While the debate and data still churn, the unexpected finding of phosphine offered enough intrigue and wonder to change the tide of opinions and interest in our sister planet. Venus has been considered the forgotten planet, as it has been 30 years since NASA has sent a space mission to Venus, but that is about to change. At least six spacecraft are scheduled to visit Venus in the next ten years, including two NASA missions that could launch as early as 2028: DAVINCI will explore Venus' atmosphere and VERITAS will use radar to map Venus’ surface. India’s Shukrayaan-1 is scheduled to launch as soon as 2024 and will include an instrument that will be able to detect phosphine. A private company, Rocket Lab is hoping to send their own spacecraft to hunt for the source of phosphine in Venus’ atmosphere.
“An open science approach led to many new connections and colleagues,” Greaves said in her AAS lecture. “The phosphine project has stimulated curiosity about our neighbor planet. Venus is a planet we can benchmark as we work towards understanding a myriad of worlds.”

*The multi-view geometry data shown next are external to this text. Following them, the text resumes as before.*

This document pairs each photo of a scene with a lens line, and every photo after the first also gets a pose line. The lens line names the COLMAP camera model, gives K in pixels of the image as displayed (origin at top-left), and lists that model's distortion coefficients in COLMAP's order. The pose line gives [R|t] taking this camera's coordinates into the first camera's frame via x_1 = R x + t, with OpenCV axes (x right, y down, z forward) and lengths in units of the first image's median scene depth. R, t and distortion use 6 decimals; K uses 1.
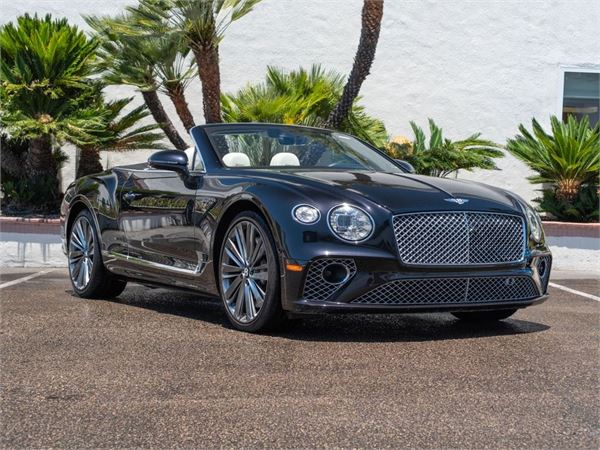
lens RADIAL K [[1076.0, 0, 310.6], [0, 1076.0, 227.6], [0, 0, 1]] dist [0.002581, 0.020370]
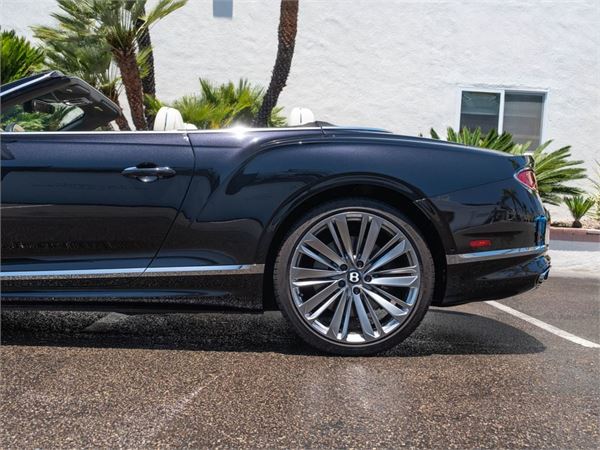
lens RADIAL K [[806.9, 0, 284.8], [0, 806.9, 224.1], [0, 0, 1]] dist [0.003759, -0.067360]
pose [[0.999817, 0.019029, 0.001867, 0.054755], [-0.019028, 0.999819, -0.000712, 0.002016], [-0.001880, 0.000676, 0.999998, 0.158906]]
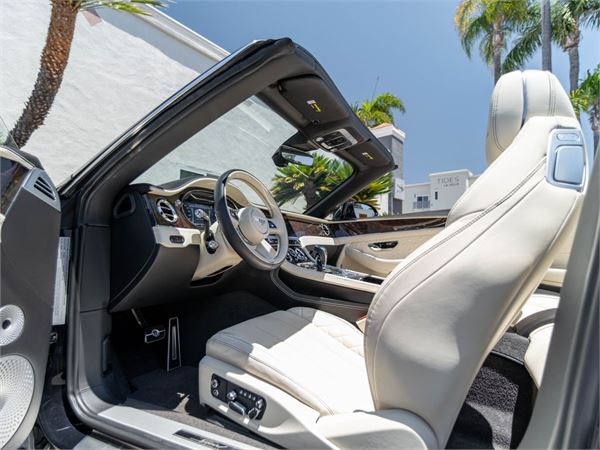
lens RADIAL K [[348.3, 0, 300.6], [0, 348.3, 236.4], [0, 0, 1]] dist [0.001569, 0.000292]
pose [[0.681283, 0.032284, 0.731308, -0.016563], [0.018410, 0.997955, -0.061205, -0.013619], [-0.731788, 0.055162, 0.679296, 0.608909]]
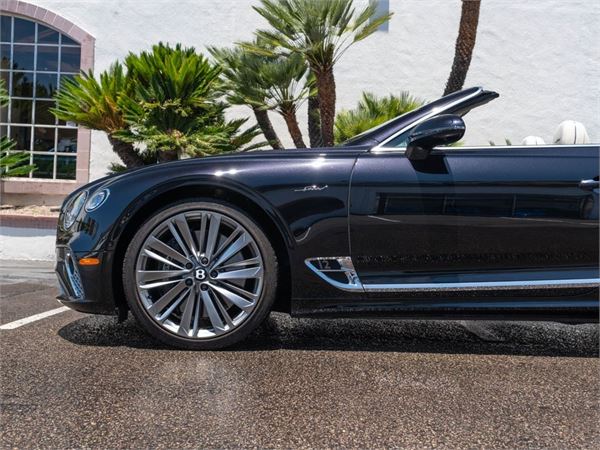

However the phosphine story eventually turns out, the road to its understanding tells the tale of the scientific method; about the collaboration of different fields and instruments that are required to address a problem, and the messy human interactions that are inevitably part of science.
How does Greaves hope the phosphine story turns out?
“I think I’d love for it to turn out to be life,” she said in response to a question after her lecture, “but what we really need is more and varied observations. In the end, I’d just be happy that we added something to the knowledge about Venus.”